A passionate day-trader, Portnoy has said he was heavily backing Nokia and AMC this week - two of the so-called ‘meme stocks’ that WallStreetBets boosted. He’s also been highly critical of trading platform RobinHood for halting the trading frenzy.
‘When you have AOC and Donald Trump Jr. both on the same side of an issue, you know something is dramatically wrong,’ he told Fox News last week.
Or at least that’s according to its founder - 39-year-old Jamie Rogozinski, who set-up WallStreetBets in 2012 after becoming tired of the cautious groupthink which had become prevalent within online investing communities.
Rogozinki’s original vision was for an online community where users could discuss short-term, higher-risk trading strategies, without incurring judgement from those more conventional investors focusing on building a longer-term nest egg.
It was a move which coincided perfectly with the internet’s renewed fixation with ‘day trading’: as a wave of free-to-use apps made it easier than ever before for would-be traders to try their luck buying and selling shares.
Though Rogozinski has since left the forum, he has written a book about the phenomenon, with the rather fitting strapline ‘How Boomers Made the World's Biggest Casino for Millennials.’ As to how his own bets have fared, the father of two remains tight-lipped.
You may well have already heard of Martin Shkreli: the jailed hedge funder who gained notoriety for allegedly purchasing drug companies and jacking up the prices of sought-after medicines.
In a recent correspondence with his penpal girlfriend, still-imprisoned Shkreli appears to confirm rumours that he was not only an early member of WallStreetBets but one of its moderators too. He also gave his thoughts on the GameStop surge: ‘LOL this thing is so nuts.’
Though a major hate figure on some parts of the internet, Shkreli is often referred to as ‘hero’ by WallStreetBets members. Is that because of his lavish spending habits rather than unscrupulous business tactics? Or is it just more internet irony?
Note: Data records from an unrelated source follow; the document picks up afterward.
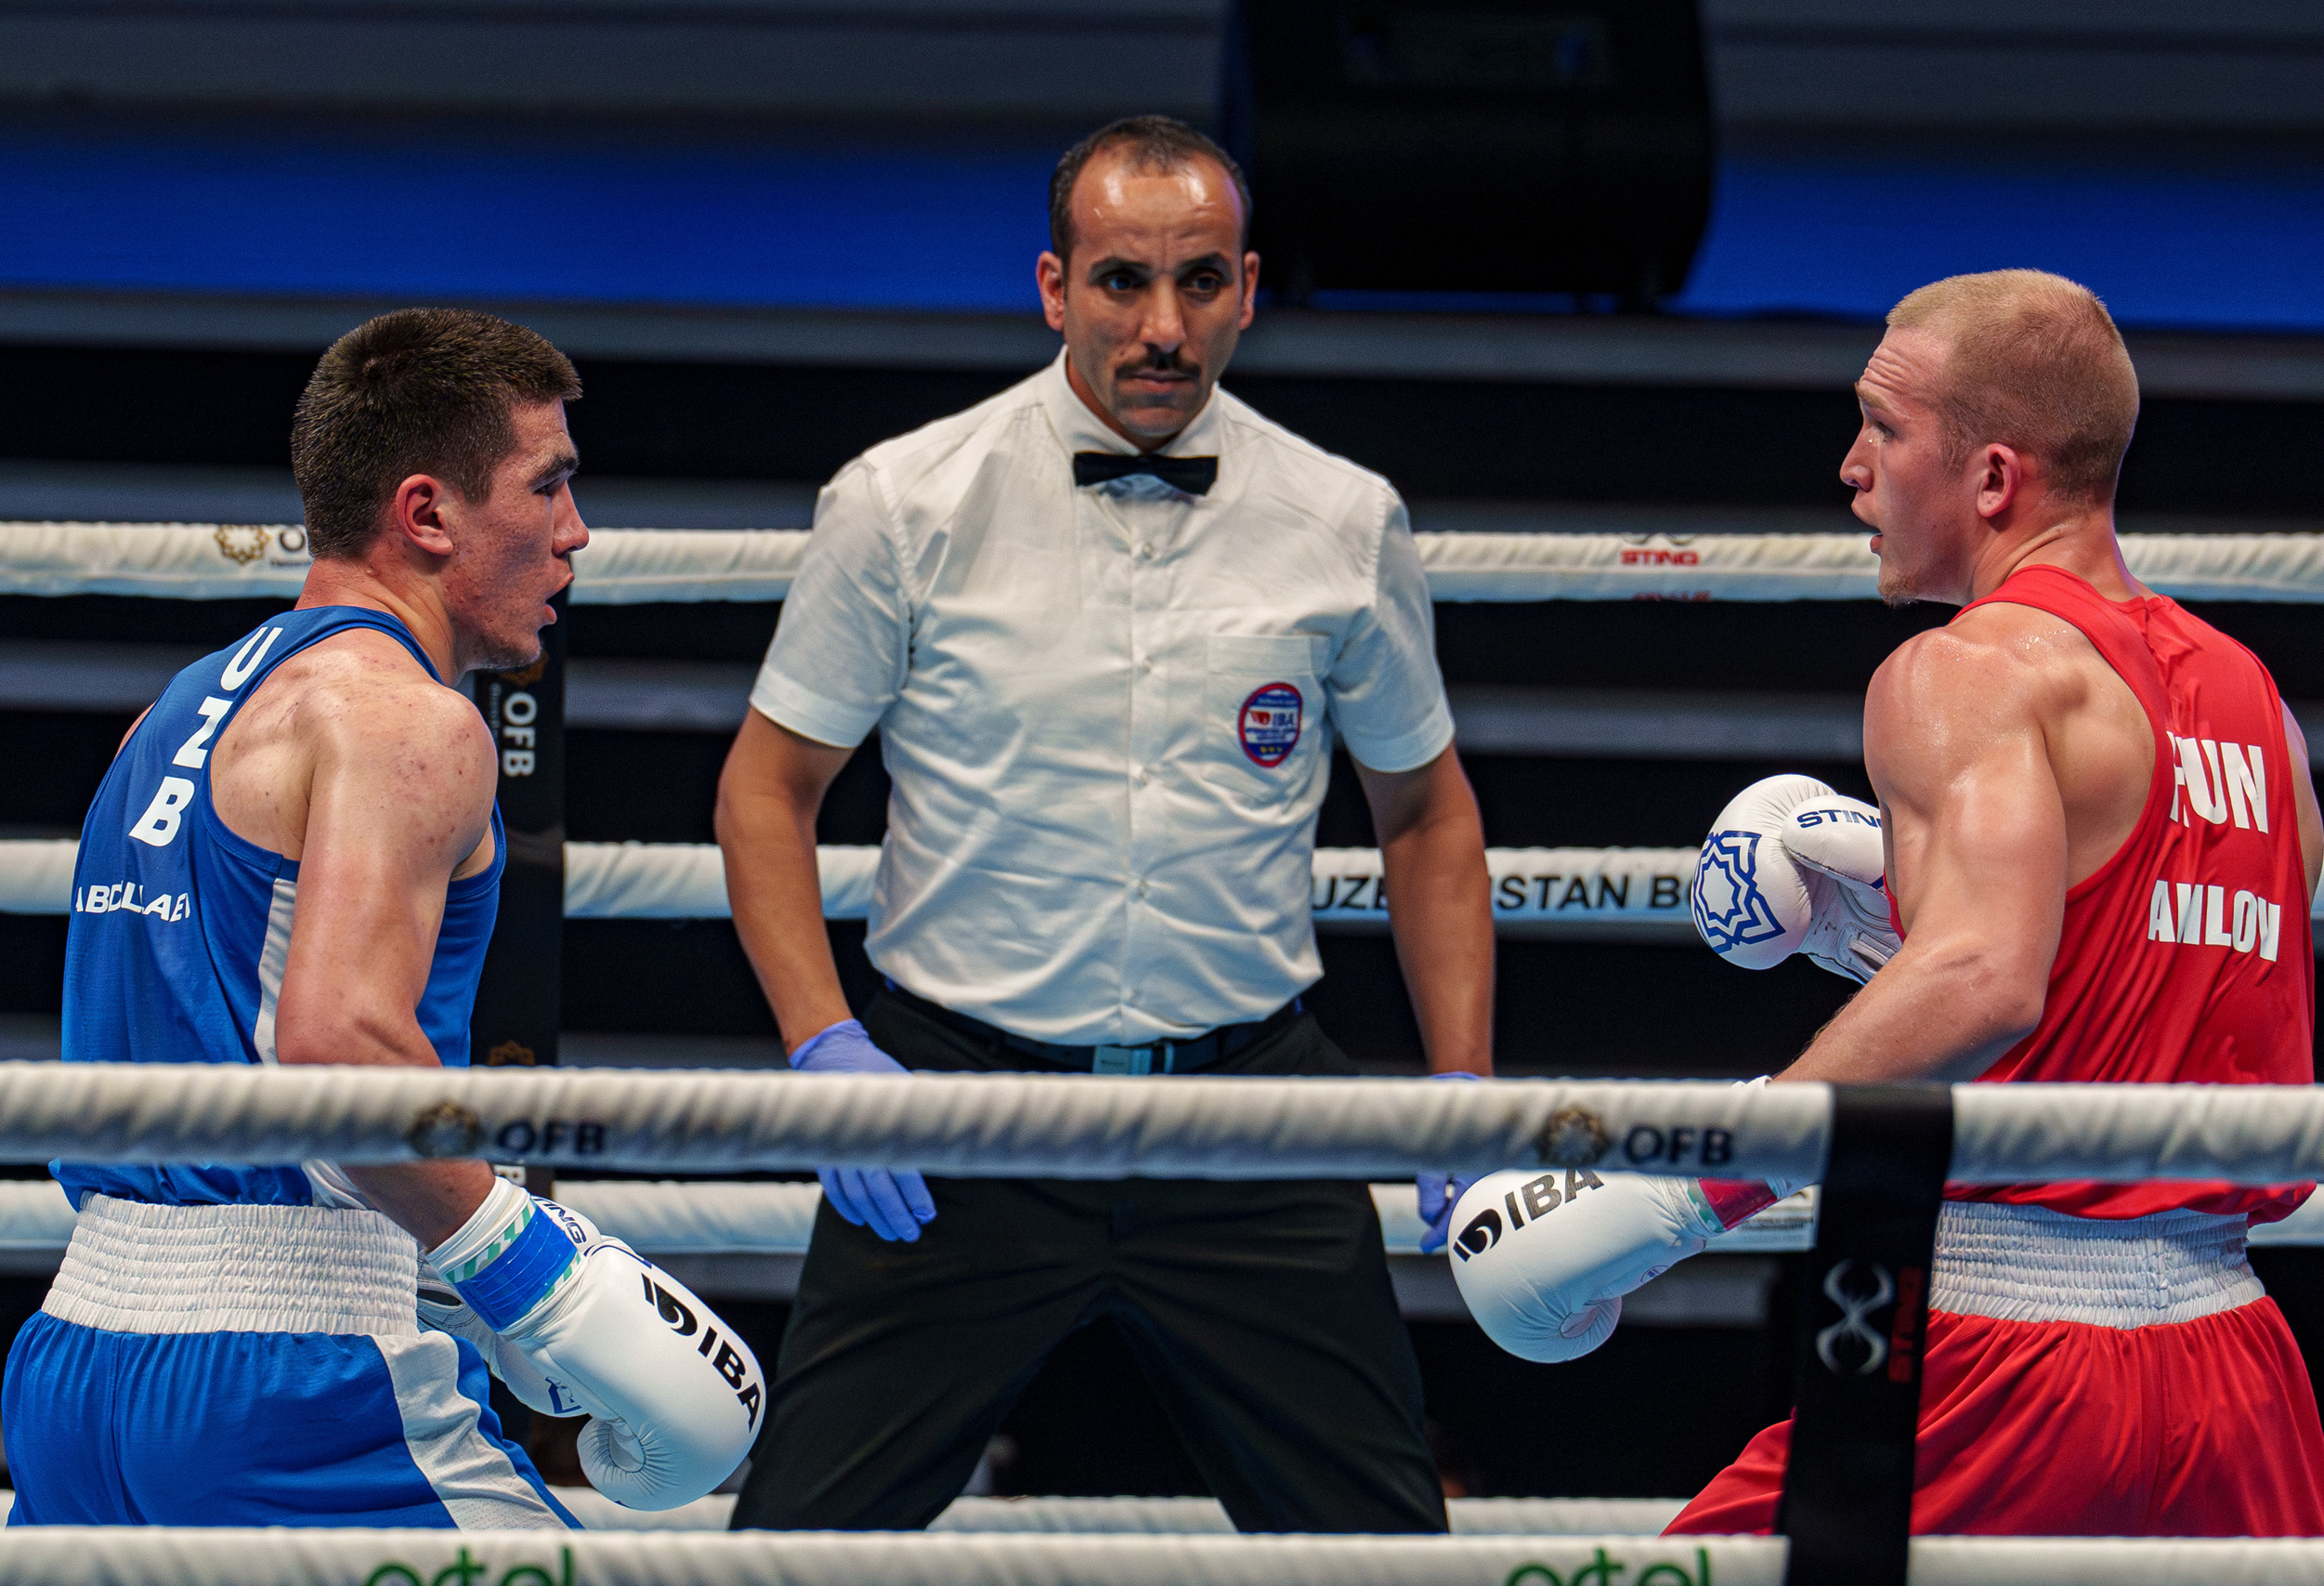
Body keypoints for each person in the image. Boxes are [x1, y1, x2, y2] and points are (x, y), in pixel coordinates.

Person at [1448, 269, 2324, 1538]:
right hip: (2236, 1374)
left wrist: (1702, 1174)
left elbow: (1986, 981)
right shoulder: (2255, 707)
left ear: (1992, 478)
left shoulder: (1960, 673)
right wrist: (1893, 928)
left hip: (2014, 1369)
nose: (1852, 468)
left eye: (1885, 427)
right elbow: (2176, 998)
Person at [714, 115, 1492, 1533]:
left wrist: (1461, 1084)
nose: (1162, 327)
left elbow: (1427, 813)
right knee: (795, 1550)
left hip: (1247, 1116)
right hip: (963, 1108)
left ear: (1248, 288)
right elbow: (768, 786)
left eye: (1199, 282)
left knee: (1386, 1553)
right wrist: (826, 1048)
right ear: (1054, 287)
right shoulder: (905, 501)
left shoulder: (1341, 517)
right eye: (1122, 281)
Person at [2, 308, 761, 1527]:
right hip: (291, 1377)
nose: (578, 532)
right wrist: (541, 1280)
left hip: (78, 1363)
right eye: (549, 484)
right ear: (426, 513)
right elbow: (336, 1051)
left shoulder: (173, 714)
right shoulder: (410, 724)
As with all things Reddit, it’s impossible to know for sure.
If you’ve spent even an hour on WallStreetBets, you’ll know that the forum has its fair share of legendary members - and not always for the right reasons. And none more so than a user called ControlTheNarrative.
Who was ControlTheNarrative? Nobody knows. All that it’s known is that he was allegedly responsible for discovering a glitch within the RobinHood trading app which allowed users to hugely increase their ‘leverage’ - i.e. borrow money - regardless of how much money was in their account.
Using this glitch, ControlTheNarrative was able to effectively borrow more than $40,000 (again a 5 per cent deposit) and lump it all on a one way bet *against* Apple’s stock price just ahead of its next earnings report. Even better, he filmed his reaction as the money disappeared before his eyes.
ControlTheNarrative may have gone, but his story leaves so many unanswered questions. Did RobinHood ever retrieve the money? And what if Apple’s stock had fallen? Just how rich would we have been? Sadly, we will never know.
If you needed a reminder that not everyone on WallStreetBets has struck it rich, you can look to 1R0NYMAN - another anonymous user who thought he had discovered a way to bag ‘risk free money’.
By constructing a box spread - a complex trading strategy which involves using overlapping ‘buy’ and ‘sell’ options at once - 1RONYMAN assumed he would win either way. What he hadn’t bargained for, though, is that he might be forced to honour the losing contracts ahead of time.
This oversight, combined with RobinHood’s rather complicated leverage rules, led to him incurring a staggering 1832 per cent loss against his original $5,000 deposit. 1RONYMAN’s trading account was promptly suspended; but he remained at liberty to enjoy his newfound fame on WallStreetBets.